Les modalités de la saisine :
La requête est adressée par tout moyen au greffe du tribunal compétent conformément aux dispositions de l’article R. 743-1.
L’article R. 743-2 du Code de l’entrée et du séjour des étrangers et du droit d’asile dispose que :
A peine d’irrecevabilité, la requête est motivée, datée et signée, selon le cas, par l’étranger ou son représentant ou par l’autorité administrative qui a ordonné le placement en rétention.
Lorsque la requête est formée par l’autorité administrative, elle est accompagnée de toutes pièces justificatives utiles, notamment une copie du registre prévu à l’article L. 744-2.
Lorsque la requête est formée par l’étranger ou son représentant, la décision attaquée est produite par l’administration. Il en est de même, sur la demande du juge des libertés et de la détention, de la copie du registre.
Les pièces accompagnant la requête :
Si les dispositions législatives du CESEDA ne donnent pas de définition de la notion de ‘'pièces justificatives utiles'', en revanche les dispositions règlementaires du CESEDA ont expressément consacré au registre la qualité de ‘'pièce justificatives utiles'' (article R. 744-2 du CESEDA).
Pour le reste, il est considéré qu’il s’agit des pièces nécessaires à l’appréciation par le magistrat des éléments de fait et de droit dont l’examen lui permet d’exercer pleinement ses pouvoirs.
Le registre :
La tenue d’un registre de rétention est prévue à l’article L.744-2 du code de l’entrée et du séjour des étrangers et du droit d’asile (CESEDA) selon lequel «il est tenu, dans tous les lieux de rétention, un registre mentionnant l’état civil des personnes retenues, ainsi que les conditions de leur placement ou de leur maintien en rétention.

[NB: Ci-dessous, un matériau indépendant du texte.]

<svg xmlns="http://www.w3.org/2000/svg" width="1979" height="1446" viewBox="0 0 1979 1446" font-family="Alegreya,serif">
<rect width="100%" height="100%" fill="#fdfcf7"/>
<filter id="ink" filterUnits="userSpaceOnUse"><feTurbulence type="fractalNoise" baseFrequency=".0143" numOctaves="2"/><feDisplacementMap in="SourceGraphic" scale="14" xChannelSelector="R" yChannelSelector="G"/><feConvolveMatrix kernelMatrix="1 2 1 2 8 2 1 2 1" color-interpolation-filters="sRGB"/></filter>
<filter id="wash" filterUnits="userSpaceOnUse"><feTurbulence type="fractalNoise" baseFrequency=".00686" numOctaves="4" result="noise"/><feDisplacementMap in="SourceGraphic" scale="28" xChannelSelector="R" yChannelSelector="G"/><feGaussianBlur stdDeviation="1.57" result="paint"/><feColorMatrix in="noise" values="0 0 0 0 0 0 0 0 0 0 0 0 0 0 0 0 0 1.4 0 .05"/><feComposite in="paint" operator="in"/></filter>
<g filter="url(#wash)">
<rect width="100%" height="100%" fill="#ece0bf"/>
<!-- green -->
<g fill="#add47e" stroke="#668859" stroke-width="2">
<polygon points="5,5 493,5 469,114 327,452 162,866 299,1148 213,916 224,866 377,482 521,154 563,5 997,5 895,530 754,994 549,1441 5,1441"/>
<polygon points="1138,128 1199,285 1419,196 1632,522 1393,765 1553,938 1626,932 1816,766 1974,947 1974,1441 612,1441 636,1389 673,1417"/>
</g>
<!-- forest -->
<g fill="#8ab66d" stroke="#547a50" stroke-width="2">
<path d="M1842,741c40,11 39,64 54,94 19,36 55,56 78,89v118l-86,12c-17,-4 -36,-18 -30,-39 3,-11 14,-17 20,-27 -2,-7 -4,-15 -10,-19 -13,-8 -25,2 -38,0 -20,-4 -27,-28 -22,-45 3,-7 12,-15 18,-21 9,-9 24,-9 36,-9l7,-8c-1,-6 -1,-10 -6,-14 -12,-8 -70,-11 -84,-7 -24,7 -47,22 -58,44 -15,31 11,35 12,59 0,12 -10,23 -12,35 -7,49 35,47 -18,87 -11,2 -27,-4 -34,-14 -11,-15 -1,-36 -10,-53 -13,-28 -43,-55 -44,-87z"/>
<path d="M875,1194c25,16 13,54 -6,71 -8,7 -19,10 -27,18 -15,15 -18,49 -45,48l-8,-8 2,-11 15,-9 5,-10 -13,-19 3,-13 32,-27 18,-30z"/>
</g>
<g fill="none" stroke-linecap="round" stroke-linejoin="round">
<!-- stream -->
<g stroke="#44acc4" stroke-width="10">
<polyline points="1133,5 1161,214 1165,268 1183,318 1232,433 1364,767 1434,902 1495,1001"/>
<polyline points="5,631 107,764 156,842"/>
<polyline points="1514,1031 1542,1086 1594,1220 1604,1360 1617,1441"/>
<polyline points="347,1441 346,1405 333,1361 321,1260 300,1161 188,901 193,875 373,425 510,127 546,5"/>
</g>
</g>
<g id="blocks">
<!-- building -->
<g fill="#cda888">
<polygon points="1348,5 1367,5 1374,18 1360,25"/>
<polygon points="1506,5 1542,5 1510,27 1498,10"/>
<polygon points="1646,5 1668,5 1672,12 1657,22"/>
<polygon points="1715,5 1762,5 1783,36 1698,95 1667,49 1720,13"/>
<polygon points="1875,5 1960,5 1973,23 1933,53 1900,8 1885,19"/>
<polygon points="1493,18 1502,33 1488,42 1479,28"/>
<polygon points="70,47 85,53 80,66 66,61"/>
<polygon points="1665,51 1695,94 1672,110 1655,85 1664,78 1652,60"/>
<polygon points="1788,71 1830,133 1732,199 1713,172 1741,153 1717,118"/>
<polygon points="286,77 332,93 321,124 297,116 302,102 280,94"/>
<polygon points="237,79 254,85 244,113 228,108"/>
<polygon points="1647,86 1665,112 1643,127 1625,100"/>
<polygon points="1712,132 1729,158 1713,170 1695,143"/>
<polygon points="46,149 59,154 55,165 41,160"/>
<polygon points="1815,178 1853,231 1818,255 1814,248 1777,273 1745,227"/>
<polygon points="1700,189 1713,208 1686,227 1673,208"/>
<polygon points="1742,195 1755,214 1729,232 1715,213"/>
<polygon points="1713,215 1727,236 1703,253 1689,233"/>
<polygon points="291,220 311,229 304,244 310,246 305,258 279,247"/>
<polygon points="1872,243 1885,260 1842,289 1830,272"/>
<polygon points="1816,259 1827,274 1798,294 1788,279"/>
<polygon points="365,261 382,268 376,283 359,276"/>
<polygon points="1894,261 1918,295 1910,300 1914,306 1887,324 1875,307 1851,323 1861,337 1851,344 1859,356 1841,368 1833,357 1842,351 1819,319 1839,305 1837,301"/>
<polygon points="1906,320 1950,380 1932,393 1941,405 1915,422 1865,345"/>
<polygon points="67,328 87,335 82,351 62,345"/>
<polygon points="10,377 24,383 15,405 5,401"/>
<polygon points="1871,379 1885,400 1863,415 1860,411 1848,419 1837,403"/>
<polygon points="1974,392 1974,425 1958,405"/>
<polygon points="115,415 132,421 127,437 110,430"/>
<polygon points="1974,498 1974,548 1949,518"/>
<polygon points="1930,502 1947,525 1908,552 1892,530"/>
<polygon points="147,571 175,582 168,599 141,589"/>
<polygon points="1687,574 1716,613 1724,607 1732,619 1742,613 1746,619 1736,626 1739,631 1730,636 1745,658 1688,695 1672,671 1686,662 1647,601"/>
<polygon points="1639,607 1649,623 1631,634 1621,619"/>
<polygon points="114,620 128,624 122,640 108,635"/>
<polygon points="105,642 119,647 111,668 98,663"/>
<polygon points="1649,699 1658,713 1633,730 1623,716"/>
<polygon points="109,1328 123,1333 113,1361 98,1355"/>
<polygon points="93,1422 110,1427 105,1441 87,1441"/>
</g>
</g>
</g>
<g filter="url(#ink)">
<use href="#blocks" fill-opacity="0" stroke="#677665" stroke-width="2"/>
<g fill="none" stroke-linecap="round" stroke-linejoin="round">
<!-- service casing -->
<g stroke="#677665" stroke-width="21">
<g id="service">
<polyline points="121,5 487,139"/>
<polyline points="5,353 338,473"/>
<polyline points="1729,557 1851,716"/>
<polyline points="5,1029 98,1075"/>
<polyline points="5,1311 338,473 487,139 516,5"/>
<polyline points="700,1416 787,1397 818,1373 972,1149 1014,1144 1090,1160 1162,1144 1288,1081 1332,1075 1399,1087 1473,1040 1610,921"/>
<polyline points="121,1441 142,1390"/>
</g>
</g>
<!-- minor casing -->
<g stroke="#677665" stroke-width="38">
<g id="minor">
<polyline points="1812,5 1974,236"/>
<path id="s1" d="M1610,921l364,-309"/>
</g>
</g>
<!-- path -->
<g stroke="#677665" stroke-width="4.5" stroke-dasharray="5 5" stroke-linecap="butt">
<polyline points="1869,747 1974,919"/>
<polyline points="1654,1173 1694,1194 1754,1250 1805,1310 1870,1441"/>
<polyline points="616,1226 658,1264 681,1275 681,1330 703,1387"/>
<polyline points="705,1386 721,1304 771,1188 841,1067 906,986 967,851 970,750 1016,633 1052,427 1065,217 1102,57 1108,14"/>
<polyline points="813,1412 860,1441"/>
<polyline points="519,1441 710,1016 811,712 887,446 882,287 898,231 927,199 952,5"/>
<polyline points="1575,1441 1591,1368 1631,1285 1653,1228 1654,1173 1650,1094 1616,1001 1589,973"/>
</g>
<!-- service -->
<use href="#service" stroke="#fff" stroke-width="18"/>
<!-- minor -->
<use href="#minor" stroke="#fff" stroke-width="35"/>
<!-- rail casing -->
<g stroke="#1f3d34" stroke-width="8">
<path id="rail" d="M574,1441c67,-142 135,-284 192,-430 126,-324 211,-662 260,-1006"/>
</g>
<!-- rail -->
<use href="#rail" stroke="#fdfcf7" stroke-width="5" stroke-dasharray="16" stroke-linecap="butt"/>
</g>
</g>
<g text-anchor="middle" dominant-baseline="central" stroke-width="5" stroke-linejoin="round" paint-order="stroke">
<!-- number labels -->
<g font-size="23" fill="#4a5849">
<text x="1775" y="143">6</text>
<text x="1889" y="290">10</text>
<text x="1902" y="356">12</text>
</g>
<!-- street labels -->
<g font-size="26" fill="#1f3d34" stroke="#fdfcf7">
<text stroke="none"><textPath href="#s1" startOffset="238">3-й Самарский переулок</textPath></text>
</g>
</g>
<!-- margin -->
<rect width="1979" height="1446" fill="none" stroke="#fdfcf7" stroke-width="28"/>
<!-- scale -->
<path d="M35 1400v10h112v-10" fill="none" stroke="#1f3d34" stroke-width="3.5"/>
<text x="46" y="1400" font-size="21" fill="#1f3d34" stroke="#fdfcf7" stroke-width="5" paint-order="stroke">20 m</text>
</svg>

Le registre mentionne également l’état civil des enfants mineurs accompagnant ces personnes ainsi que les conditions de leur accueil.
L’autorité administrative tient à la disposition des personnes qui en font la demande les éléments d’information concernant les date et heure du début du placement de chaque étranger en rétention, le lieu exact de celle-ci ainsi que les date et heure des décisions de prolongation.
Actualisation des mentions :
S’agissant du registre actualisé, peu de mentions sont obligatoires. Il résulte de l’article L.744-2 du CESEDA que l’autorité administrative tient à jour un registre mentionnant les date et heure du début du placement, le lieu exact de la rétention ainsi que les date et heure des décisions de prolongation.
Il s’en déduit que la copie actualisée du registre mentionne l’état civil de l’étranger ainsi que les conditions de son placement ou de son maintien (art. L. 744-2, et R. 744-16).
Non respect :
Le défaut de dépôt d’une pièce justificative concomitamment à la requête préfectorale en prolongation est sanctionné par l’irrecevabilité de la demande.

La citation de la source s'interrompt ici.